Lew: U.S. can’t relax when it comes to Wall Street
Treasury Secretary Jack Lew said the U.S. needs to remain vigilant when it comes to monitoring the financial system and not become complacent as the crisis fades into the past.
With the five-year anniversary of the enactment of the Dodd-Frank financial reform law coming up later this month, Lew argued the law has strengthened the financial system without handcuffing the economy.
{mosads}He also said policymakers should “build on” the work already done and warned against allowing a looser grip on the financial sector in the years ahead.
“We should not be lulled into thinking that we can return to the pre-crisis way of doing things,” he said at an event hosted by the Brookings Institution. “It would be a grave mistake to assume that banks can self-regulate, that excessive risk-taking is a thing of the past and that Wall Street cannot harm Main Street.”

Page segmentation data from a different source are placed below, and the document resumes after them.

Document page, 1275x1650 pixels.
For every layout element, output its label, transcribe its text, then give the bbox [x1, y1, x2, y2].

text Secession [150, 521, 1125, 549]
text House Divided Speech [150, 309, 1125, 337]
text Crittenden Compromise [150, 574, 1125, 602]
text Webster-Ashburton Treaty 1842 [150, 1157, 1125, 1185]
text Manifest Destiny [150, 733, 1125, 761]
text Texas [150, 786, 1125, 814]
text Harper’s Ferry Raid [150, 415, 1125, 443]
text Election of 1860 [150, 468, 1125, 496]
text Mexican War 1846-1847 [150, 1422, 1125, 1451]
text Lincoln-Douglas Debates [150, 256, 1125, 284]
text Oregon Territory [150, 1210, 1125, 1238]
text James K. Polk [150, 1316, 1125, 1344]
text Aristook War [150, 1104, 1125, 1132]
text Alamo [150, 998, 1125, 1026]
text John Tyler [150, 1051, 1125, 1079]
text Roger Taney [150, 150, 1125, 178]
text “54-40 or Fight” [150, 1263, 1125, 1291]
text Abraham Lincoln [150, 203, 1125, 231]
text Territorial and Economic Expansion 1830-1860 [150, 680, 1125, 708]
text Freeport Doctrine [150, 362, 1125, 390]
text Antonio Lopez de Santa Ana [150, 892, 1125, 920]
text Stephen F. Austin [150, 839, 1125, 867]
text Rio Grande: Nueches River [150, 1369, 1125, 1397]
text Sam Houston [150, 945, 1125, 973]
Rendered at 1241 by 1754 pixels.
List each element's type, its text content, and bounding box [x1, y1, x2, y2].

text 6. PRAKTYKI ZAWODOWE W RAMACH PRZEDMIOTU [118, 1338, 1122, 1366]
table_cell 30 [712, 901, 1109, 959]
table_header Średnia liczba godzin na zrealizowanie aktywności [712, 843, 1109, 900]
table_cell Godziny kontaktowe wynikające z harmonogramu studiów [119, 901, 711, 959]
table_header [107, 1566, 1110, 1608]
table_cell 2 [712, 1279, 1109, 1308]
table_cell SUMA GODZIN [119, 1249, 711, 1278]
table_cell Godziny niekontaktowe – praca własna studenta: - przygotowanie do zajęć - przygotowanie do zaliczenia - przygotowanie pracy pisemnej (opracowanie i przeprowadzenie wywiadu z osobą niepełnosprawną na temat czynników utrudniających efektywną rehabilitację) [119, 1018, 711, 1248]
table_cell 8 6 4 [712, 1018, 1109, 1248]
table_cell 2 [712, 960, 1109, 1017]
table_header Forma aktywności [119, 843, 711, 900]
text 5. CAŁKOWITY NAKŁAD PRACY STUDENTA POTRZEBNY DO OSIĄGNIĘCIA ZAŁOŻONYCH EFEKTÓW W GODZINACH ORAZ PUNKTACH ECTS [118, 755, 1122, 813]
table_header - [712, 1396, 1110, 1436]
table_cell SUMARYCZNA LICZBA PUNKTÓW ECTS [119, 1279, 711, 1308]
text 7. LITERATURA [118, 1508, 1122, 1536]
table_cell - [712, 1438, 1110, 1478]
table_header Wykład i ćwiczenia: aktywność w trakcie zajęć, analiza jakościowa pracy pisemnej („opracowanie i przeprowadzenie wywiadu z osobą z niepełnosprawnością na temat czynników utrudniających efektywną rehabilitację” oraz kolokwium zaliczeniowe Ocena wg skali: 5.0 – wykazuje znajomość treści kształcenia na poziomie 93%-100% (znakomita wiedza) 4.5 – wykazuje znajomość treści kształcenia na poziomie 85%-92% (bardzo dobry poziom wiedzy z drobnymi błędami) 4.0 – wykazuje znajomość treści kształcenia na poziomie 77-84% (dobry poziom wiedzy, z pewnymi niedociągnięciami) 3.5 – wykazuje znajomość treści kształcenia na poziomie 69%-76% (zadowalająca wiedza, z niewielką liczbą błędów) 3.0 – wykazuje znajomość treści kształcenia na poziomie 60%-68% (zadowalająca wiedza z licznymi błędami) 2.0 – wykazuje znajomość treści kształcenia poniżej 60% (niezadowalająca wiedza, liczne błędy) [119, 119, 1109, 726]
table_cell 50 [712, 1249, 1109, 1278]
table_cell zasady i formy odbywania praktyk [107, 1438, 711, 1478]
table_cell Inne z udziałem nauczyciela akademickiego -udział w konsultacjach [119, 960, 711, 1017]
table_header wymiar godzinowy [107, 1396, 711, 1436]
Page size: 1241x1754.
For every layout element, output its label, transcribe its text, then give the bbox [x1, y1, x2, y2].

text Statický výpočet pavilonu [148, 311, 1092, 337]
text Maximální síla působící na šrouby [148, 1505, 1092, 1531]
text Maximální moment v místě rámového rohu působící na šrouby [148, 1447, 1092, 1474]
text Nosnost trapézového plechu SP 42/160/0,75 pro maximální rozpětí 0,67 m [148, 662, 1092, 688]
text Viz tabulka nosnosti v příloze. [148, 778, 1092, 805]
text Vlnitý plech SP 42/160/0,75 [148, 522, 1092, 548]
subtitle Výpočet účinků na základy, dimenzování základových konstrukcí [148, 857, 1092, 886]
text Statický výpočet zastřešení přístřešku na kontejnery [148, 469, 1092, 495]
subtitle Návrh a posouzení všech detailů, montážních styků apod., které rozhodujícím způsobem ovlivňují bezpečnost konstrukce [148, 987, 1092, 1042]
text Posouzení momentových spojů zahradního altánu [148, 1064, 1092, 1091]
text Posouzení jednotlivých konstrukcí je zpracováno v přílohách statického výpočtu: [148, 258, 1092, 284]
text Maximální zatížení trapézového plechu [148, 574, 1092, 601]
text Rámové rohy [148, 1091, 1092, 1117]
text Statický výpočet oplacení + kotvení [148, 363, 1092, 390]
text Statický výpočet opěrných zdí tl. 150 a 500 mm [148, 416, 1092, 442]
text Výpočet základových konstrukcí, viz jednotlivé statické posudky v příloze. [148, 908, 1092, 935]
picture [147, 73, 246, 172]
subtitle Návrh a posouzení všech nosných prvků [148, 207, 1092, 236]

Despite broad GOP critiques of the law, Dodd-Frank has remained more or less intact since it was first passed five years ago. The focus in Congress has shifted from broad bills aimed at altering or scrapping huge chunks of the law to more targeted bills, often aimed at aiding smaller banks and institutions struggling under the influx of new rules.
On Wednesday, Lew mounted yet another defense of the law as it is, dismissing arguments that it was hampering market liquidity and also criticizing some proposed changes he says are primarily aimed at weakening the law, not improving it.
For example, Lew criticized legislation offered by Senate Banking Committee Chairman Richard Shelby (R-Ala.), which would raise the threshold for banks that face heightened regulations from $50 billion in assets to $500 billion in assets.
Lew argued that raising the bar that much would carve out some of the nation’s largest financial institutions from heightened scrutiny, adding that those banks are not ones anyone would confuse with “Main Street” banks.
“We have to be very careful about changes that are really designed to attack the heart of Dodd-Frank,” he said.
“It is clear Wall Street reform is working.”
At the same time, Lew did acknowledge that there could be some improvements to the law, although he did not elaborate on what those might be.